My child gets whatever he needs through whatever method seems necessary. For him, that means, lying, stealing, and manipulating. This is survival behavior, learned from life in an orphanage. He does not trust me to meet his needs, even though I have consistently done so. We all know that it is almost impossible to build a relationship without trust; my (R)AD children do not trust me and I certainly to do not trust them. They put up walls continually, and it is incredibly discouraging.
We grieve for our children as well. One of my children lived in an orphanage for over ten years. He underwent several surgeries to help with his physical disability without parents there to comfort and protect him. Another child of mine was exposed to drugs and alcohol in utero that significantly altered her brain. Neither of these children asked for this. It devastates me that someone else’s choices had such traumatic effects on them.
We grieve for our children’s past, and we grieve for their present.
We grieve because of the irreparable harm their trauma continues to do in our lives.
We are afraid.
We are afraid of the future — how can we do this? What will happen when she’s 18 and on her own? How is he going to make it in the world if he cannot be successful in our loving home? Will they end up in jail? Will they ever have satisfying relationships?
We are not only afraid of the distant future. We are also afraid of this afternoon, this upcoming week, or summer break. What am I going to do? How will I keep them occupied? How can I protect my other children?
There is also the fear of burning out, an anxiety that comes at the end of a long and difficult day. Can I do this tomorrow? Next week? Next year?
We are deeply afraid of the effect all of this has on our other children. I have four other children, and I have done my best to protect them and be there for them. Sometimes, though, they are living in the war zone with me, and there’s nothing I can do about it.
We feel love.
In the midst of all this, we love our children fiercely, even if that love looks different from child to child.
I get up everyday and tell myself to put on love. I remind myself that loving these children isn’t always feeling love for them, but it is always helping and providing for them.
I take care of myself so that I can take care of my family. I let myself rest, I connect with other moms, I let myself heal mentally and emotionally.
Parenting kids with (R)AD is so very hard. These relationships do not look like typical relationships. I have to remember that putting on love for my kids is not about warm fuzzy feelings, but about the choice to do the right thing. I have to make decisions for their well being over my feelings.
I have to remember that their behavior is not a rejection of me as a parent. I have to know that this child’s struggle with relationship does not make me a bad mom.
I have to remember that I cannot control their future or change their past. I can only live this moment, and choose to do the best I can with love.
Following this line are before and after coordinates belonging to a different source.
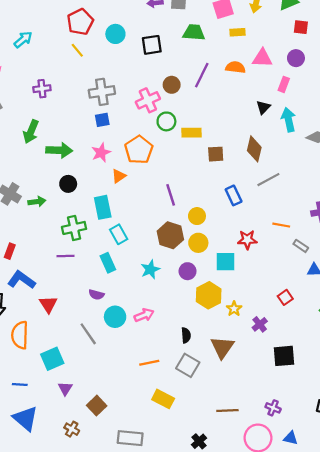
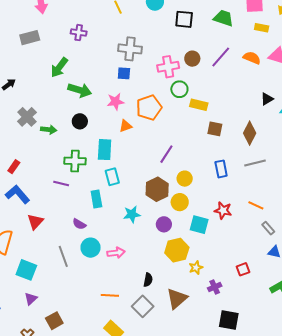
purple line: (171, 195) -> (166, 154), turned 36
cyan square: (52, 359) -> (26, 270), turned 30

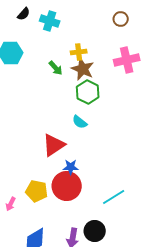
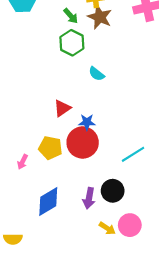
green hexagon: (88, 92) -> (72, 43), moved
red triangle: (54, 145) -> (62, 108), moved, size x0.7

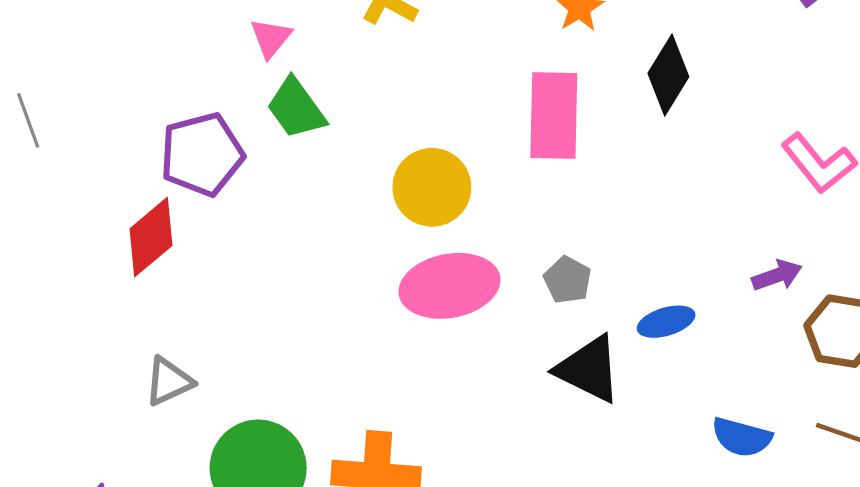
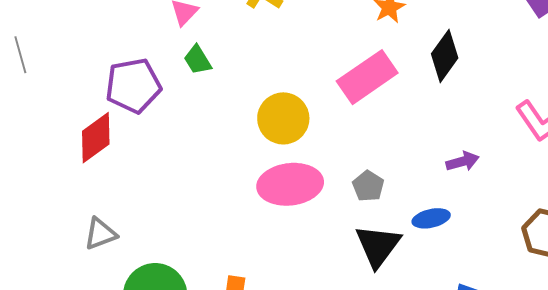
green trapezoid: (296, 108) -> (198, 60), size x0.7
pink rectangle: (554, 116) -> (367, 77), turned 50
purple arrow: (777, 275) -> (463, 161), moved
black triangle: (589, 369) -> (378, 246), turned 36

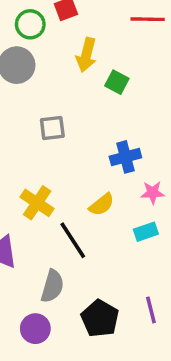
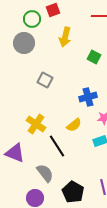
green square: (117, 82) -> (94, 57), moved
gray square: (52, 128) -> (45, 80), turned 35
gray semicircle: (52, 286) -> (45, 173), turned -54

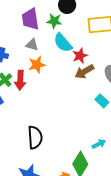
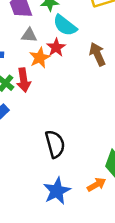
red star: (80, 56) -> (56, 47), moved
brown arrow: (84, 72) -> (97, 54), turned 108

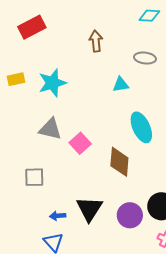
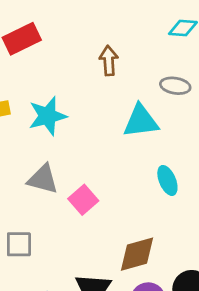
cyan triangle: (121, 85) -> (141, 121), size x1.6
cyan ellipse: (141, 127) -> (167, 180), size x0.7
brown diamond: (119, 162) -> (137, 254), moved, turned 68

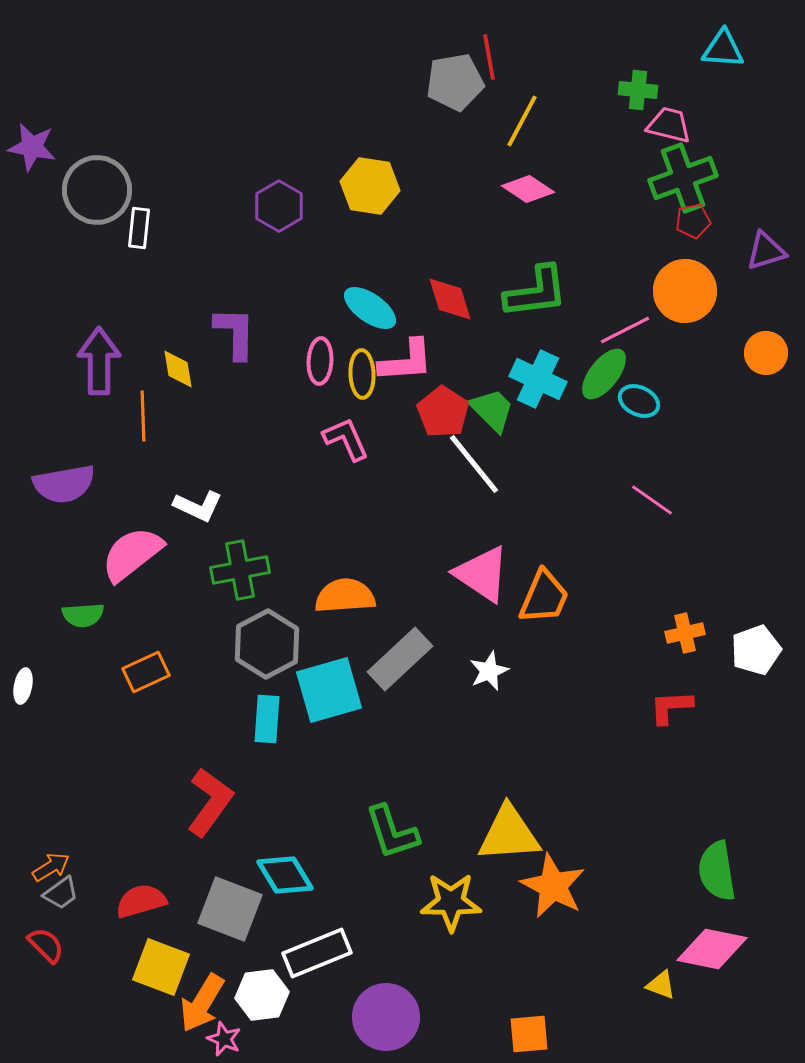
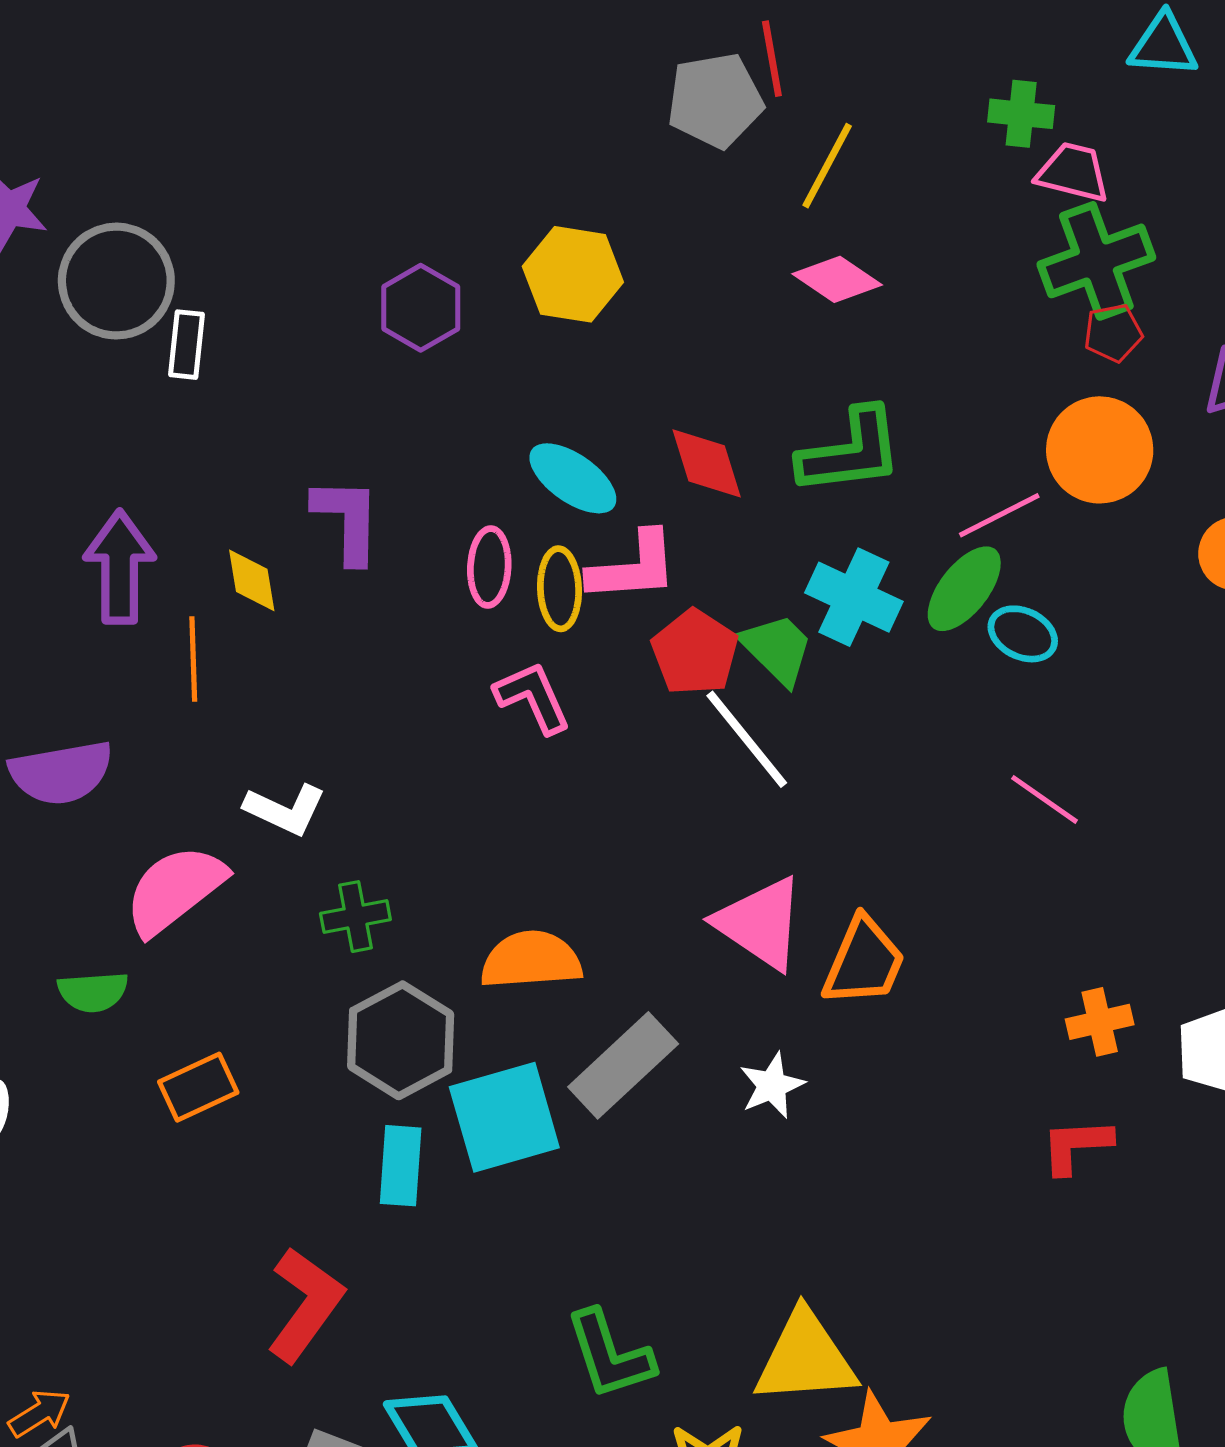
green cross: (240, 570) -> (355, 917), size x0.7

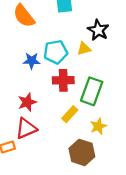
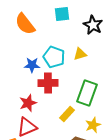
black star: (98, 30) -> (93, 25), moved
cyan pentagon: (56, 52) -> (54, 57), turned 30
red cross: (63, 80) -> (48, 83), moved

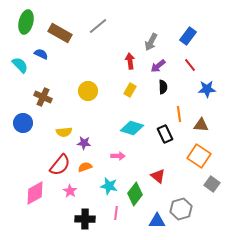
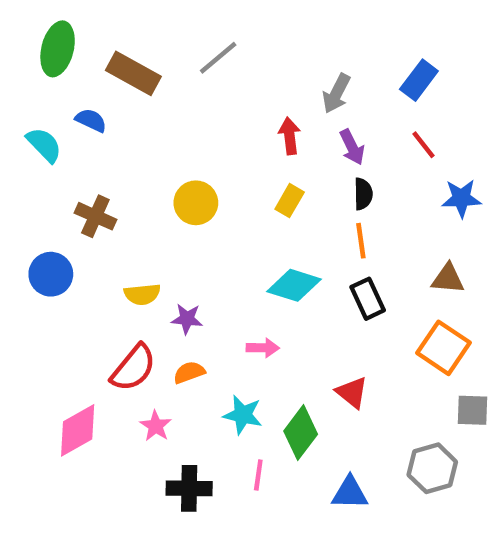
purple arrow: (158, 66) -> (352, 147), turned -77
orange line: (179, 114) -> (361, 241), moved
gray square: (212, 184) -> (472, 410), turned -35
gray hexagon: (181, 209) -> (432, 468), moved

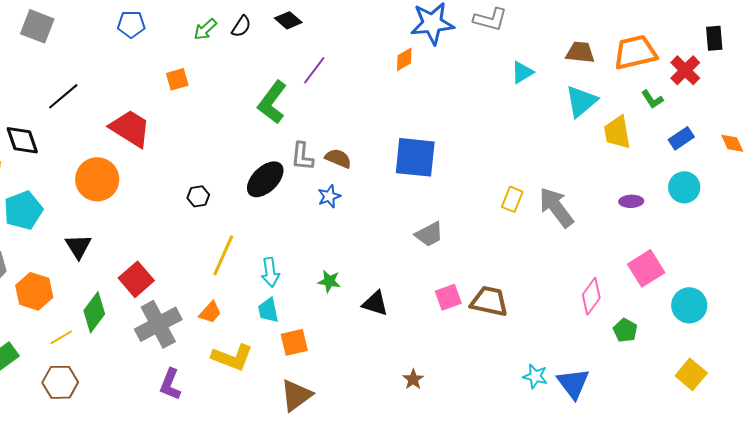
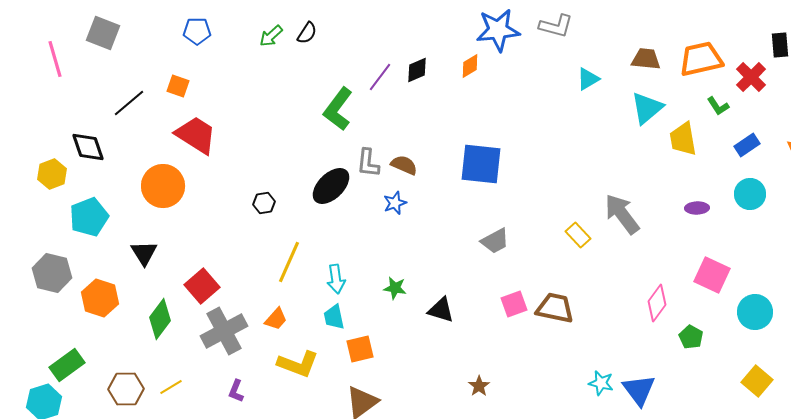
black diamond: (288, 20) -> (417, 70), moved, turned -64
orange square: (177, 79) -> (178, 86), moved, turned 35
yellow rectangle: (512, 199) -> (578, 235), moved, turned -65
pink square: (646, 268) -> (712, 275), turned -33
yellow line: (61, 337) -> (171, 387), moved
purple L-shape: (170, 384) -> (236, 391), size x0.7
I have to care less about being judged. I have to be brave and reach out to find friends who will let me share and talk, and not try to solve it.
I have to keep advocating for my children. That is how I can love them, is to insist on them being seen.
I have to let go of all of this mom guilt and tell myself that I am the mom for this child and this child is the child for me.
I have to know that motherhood looks different for moms of (R)AD children, and that this is part of my story.